* **WHAT YOU NEED TO DO**
Copy out all of the data word for word. Omit every picture.

----- GIVEN DATA

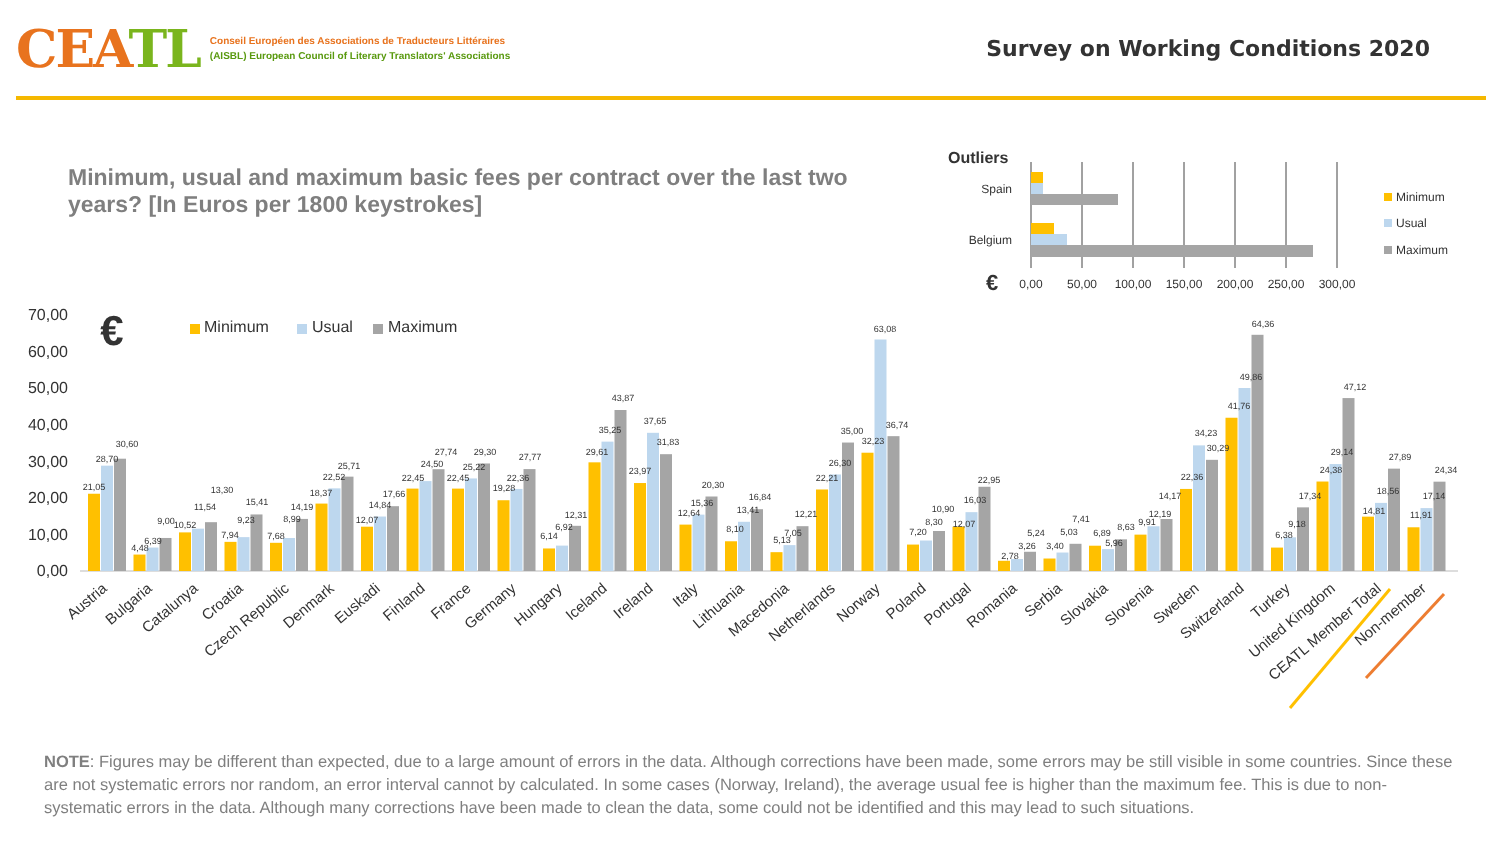CEATL
Conseil Européen des Associations de Traducteurs Littéraires
(AISBL) European Council of Literary Translators' Associations
Survey on Working Conditions 2020
Minimum, usual and maximum basic fees per contract over the last two years? [In Euros per 1800 keystrokes]
Outliers
Spain
Belgium
€
0,00
50,00
100,00
150,00
200,00
250,00
300,00
Minimum
Usual
Maximum
70,00
60,00
50,00
40,00
30,00
20,00
10,00
0,00
€
Minimum
Usual
Maximum
21,05
28,70
30,60
4,48
6,39
9,00
10,52
11,54
13,30
7,94
9,23
15,41
7,68
8,99
14,19
18,37
22,52
25,71
12,07
14,84
17,66
22,45
24,50
27,74
22,45
25,22
29,30
19,28
22,36
27,77
6,14
6,92
12,31
29,61
35,25
43,87
23,97
37,65
31,83
12,64
15,36
20,30
8,10
13,41
16,84
5,13
7,05
12,21
22,21
26,30
35,00
32,23
63,08
36,74
7,20
8,30
10,90
12,07
16,03
22,95
2,78
3,26
5,24
3,40
5,03
7,41
6,89
5,96
8,63
9,91
12,19
14,17
22,36
34,23
30,29
41,76
49,86
64,36
6,38
9,18
17,34
24,38
29,14
47,12
14,81
18,56
27,89
11,91
17,14
24,34
Austria
Bulgaria
Catalunya
Croatia
Czech Republic
Denmark
Euskadi
Finland
France
Germany
Hungary
Iceland
Ireland
Italy
Lithuania
Macedonia
Netherlands
Norway
Poland
Portugal
Romania
Serbia
Slovakia
Slovenia
Sweden
Switzerland
Turkey
United Kingdom
CEATL Member Total
Non-member
NOTE: Figures may be different than expected, due to a large amount of errors in the data. Although corrections have been made, some errors may be still visible in some countries. Since these are not systematic errors nor random, an error interval cannot by calculated. In some cases (Norway, Ireland), the average usual fee is higher than the maximum fee. This is due to non-systematic errors in the data. Although many corrections have been made to clean the data, some could not be identified and this may lead to such situations.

----------

* **SOLUTION TO THIS PROBLEM**
CEATL
Conseil Européen des Associations de Traducteurs Littéraires
(AISBL) European Council of Literary Translators' Associations
Survey on Working Conditions 2020
Minimum, usual and maximum basic fees per contract over the last two years? [In Euros per 1800 keystrokes]
Outliers
Spain
Belgium
€
0,00
50,00
100,00
150,00
200,00
250,00
300,00
Minimum
Usual
Maximum
70,00
60,00
50,00
40,00
30,00
20,00
10,00
0,00
€
Minimum
Usual
Maximum
21,05
28,70
30,60
4,48
6,39
9,00
10,52
11,54
13,30
7,94
9,23
15,41
7,68
8,99
14,19
18,37
22,52
25,71
12,07
14,84
17,66
22,45
24,50
27,74
22,45
25,22
29,30
19,28
22,36
27,77
6,14
6,92
12,31
29,61
35,25
43,87
23,97
37,65
31,83
12,64
15,36
20,30
8,10
13,41
16,84
5,13
7,05
12,21
22,21
26,30
35,00
32,23
63,08
36,74
7,20
8,30
10,90
12,07
16,03
22,95
2,78
3,26
5,24
3,40
5,03
7,41
6,89
5,96
8,63
9,91
12,19
14,17
22,36
34,23
30,29
41,76
49,86
64,36
6,38
9,18
17,34
24,38
29,14
47,12
14,81
18,56
27,89
11,91
17,14
24,34
Austria
Bulgaria
Catalunya
Croatia
Czech Republic
Denmark
Euskadi
Finland
France
Germany
Hungary
Iceland
Ireland
Italy
Lithuania
Macedonia
Netherlands
Norway
Poland
Portugal
Romania
Serbia
Slovakia
Slovenia
Sweden
Switzerland
Turkey
United Kingdom
CEATL Member Total
Non-member
NOTE: Figures may be different than expected, due to a large amount of errors in the data. Although corrections have been made, some errors may be still visible in some countries. Since these are not systematic errors nor random, an error interval cannot by calculated. In some cases (Norway, Ireland), the average usual fee is higher than the maximum fee. This is due to non-systematic errors in the data. Although many corrections have been made to clean the data, some could not be identified and this may lead to such situations.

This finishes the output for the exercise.